とりあえず「送りバント」は正解なのか?第2回
そもそも全国的に「送りバント」が普及した要因はなんでしょう?
小学校からプロ野球まで、ベンチからのサインで「送りバント」が出ないことは試合展開にもよりますが、ほぼほぼないと思います。
甲子園大会でもたまにバントを一切しないチームが出場しますが、全体からみると1割にも満たないと思います。
今から10年ほど前、春のセンバツ高校野球大会でメイジャーリーグの某チームのユニフォームにそっくりな静岡県代表の常葉菊川高校野球部は、送りバントを駆使せずにセンバツ大会を優勝しました。
「送りバント」を戦術として選択しなくても公式戦で勝てることを一方で立証してくれたわけでもあります。
全く使わないというのは極端ですが、常葉菊川高校野球部のような「送りバント」を用いないで結果がでたことがあっても目にするのは少数です。
「送りバント」で2塁へ進めることが主流である要因はなんなのかな?と考えてみると、
他のスポーツでもそうだと思いますが、どのレベルでも野球チームの監督を務める方で「野球をやったことがない人」が監督をすることはほとんどないと思います。
強いチーム、実績のあるチームであればなおさらで昨年、ハローワークで監督の求人広告を出した秋田名桜高校は一般の方へ公募をかけましたが、結局は高校野球の監督をされていたベテランの監督でした。
野球強豪高校の監督を務められる方は「同校のOB」か「野球人として実績のある方」が多数を占めます。
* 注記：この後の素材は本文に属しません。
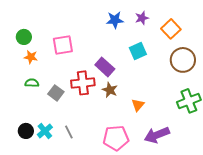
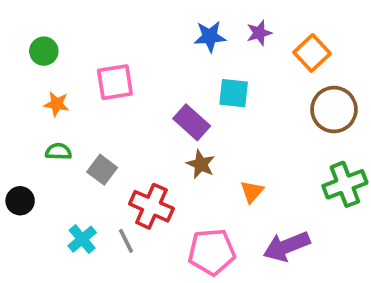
green circle: (24, 37) -> (44, 51), moved
cyan square: (138, 51) -> (234, 93), moved, turned 30
red cross: (83, 83) -> (151, 206), moved, turned 30
black circle: (26, 131) -> (20, 201), moved

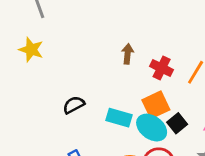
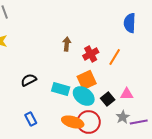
red cross: (162, 68) -> (91, 54), turned 35
black square: (177, 123) -> (108, 99), moved

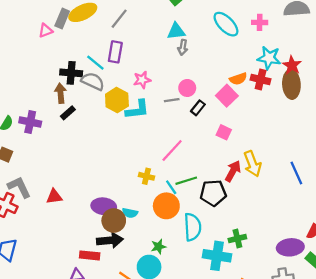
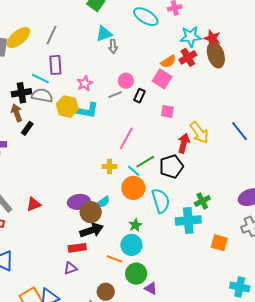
red cross: (261, 79) -> (188, 57), turned -30
cyan L-shape: (137, 110) -> (87, 110), turned 30
cyan semicircle: (130, 213) -> (103, 202), turned -32

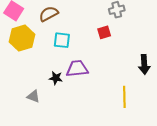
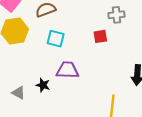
black star: (56, 78) -> (43, 85), moved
「今更何を言っているの?」と言われるほど当たり前の話ですが、ここに「送りバント」主流説が揺るがない要因があるのでないかと思われます。
野球界で実績を修められているということは「自身の培った経験が正しい」ということを意味しますので、「送りバント」で得点圏にランナーを進めて勝っている「実績」があれば、その部分を変える必要はないわけです。また、多数派の監督が「送りバント」を使用しますので、「送りバントでキッチリと進塁させて後続の打者で返すこと」が戦術として正しいとなるわけです。
今から15年ほど前、現在ファイターズのファーム育成コーチをお勤めの島崎毅さん(当時ピッチングコーチ)に、当時のトレイ・ヒルマン監督が公式戦で「送りバント」をあまり使用しないのは何ででしょうか?お尋ねしたことがございます。
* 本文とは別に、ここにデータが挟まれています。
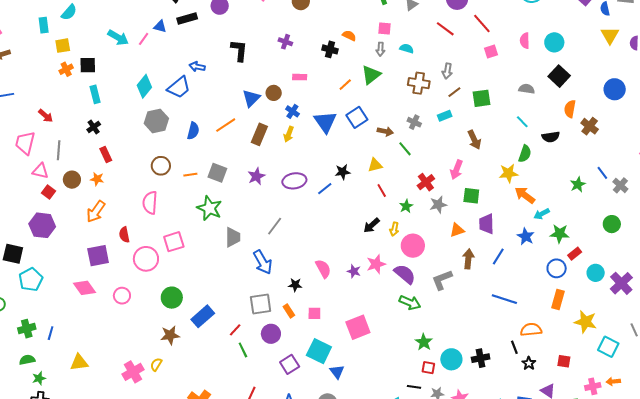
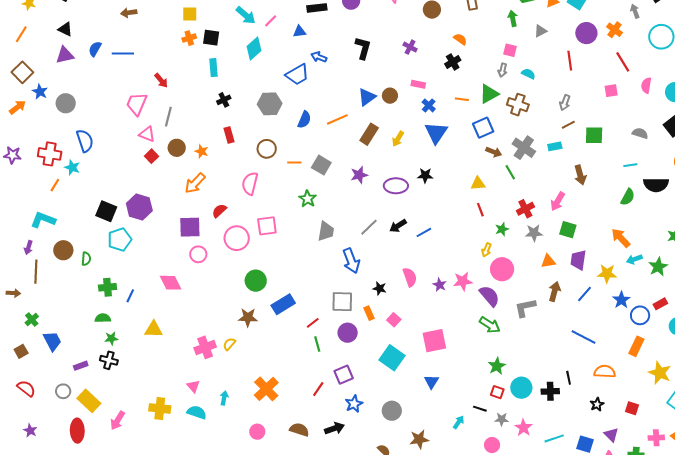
red line: (482, 24) -> (623, 62), moved
blue triangle: (160, 26) -> (299, 32), moved, turned -32
red line: (445, 29) -> (570, 61), turned 36
orange semicircle: (349, 36) -> (460, 39), moved
black cross: (330, 49) -> (453, 62), turned 35
brown cross: (419, 83) -> (518, 105), moved
orange line: (345, 85) -> (462, 99), turned 40
cyan diamond: (144, 86) -> (254, 49), moved
blue cross: (292, 111) -> (429, 105), moved
blue square: (357, 117) -> (483, 128), moved
gray cross: (414, 122) -> (524, 148), size x1.6
cyan line: (522, 122) -> (630, 165), turned -64
black cross: (94, 127) -> (224, 100), moved
black semicircle: (551, 137) -> (656, 185), size x1.4
red rectangle: (106, 155) -> (229, 135), moved
black star: (343, 172) -> (425, 175), moved
yellow star: (508, 173) -> (607, 274), moved
blue line: (325, 189) -> (424, 232), moved
green star: (209, 208) -> (308, 199), size x0.7
purple hexagon: (42, 225) -> (139, 207), moved
black arrow: (372, 225) -> (398, 226), moved
green star: (560, 234) -> (658, 267), moved, turned 30
red semicircle: (124, 235) -> (219, 211), turned 49
blue star: (526, 236) -> (621, 300), moved
pink diamond: (84, 288) -> (171, 283), moved
pink circle: (122, 296) -> (198, 254), moved
pink square: (314, 313) -> (394, 320), turned 32
black line: (514, 347) -> (569, 378), moved
purple square: (290, 364) -> (344, 375), moved
blue triangle: (337, 372) -> (431, 382), moved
メジャー式だからなのかと思っていましたが、当時のファイターズの投手陣の防御率がよろしくなく、「一試合平均、4点から5点とられるから5点から6点取らないと試合に勝てない」。
一試合に6点取ろうと思うとランナーが出塁した回は1点でも多くの点数を取りに行くので、送りバントでワンアウトとられて進塁させるよりもフォアボール、シングルヒット、作戦面では安打の可能性があるエンドランを用いた方が、「犠打」を用いるよりも1イニングでの得点力が大きいから、送りバントをあまり用いなかったそうです。
投手力が上がってくれば犠打も使うんだけどね、というような話を聞かせてもらいました。
後に島崎コーチがおっしゃっていたいたことは現実となりました。
中継ぎ・抑え投手が充実し、チーム防御率で一定の結果が出始めたファイターズは、2006年に現在独立リーグの群馬ダイヤモンドペガサスで監督をお勤めの平野謙さん(当時1軍外野守備走塁コーチ)を招聘し、盗塁・犠打の数字が大幅に改善、2007年には田中賢介選手が平野さんの持つパリーグの年間最多犠打記録を更新するなど(2007年時点)、「送りバント」をはじめとする犠打や走塁を作戦面で用いることにより安定して優勝争いをするチームへと変わりました。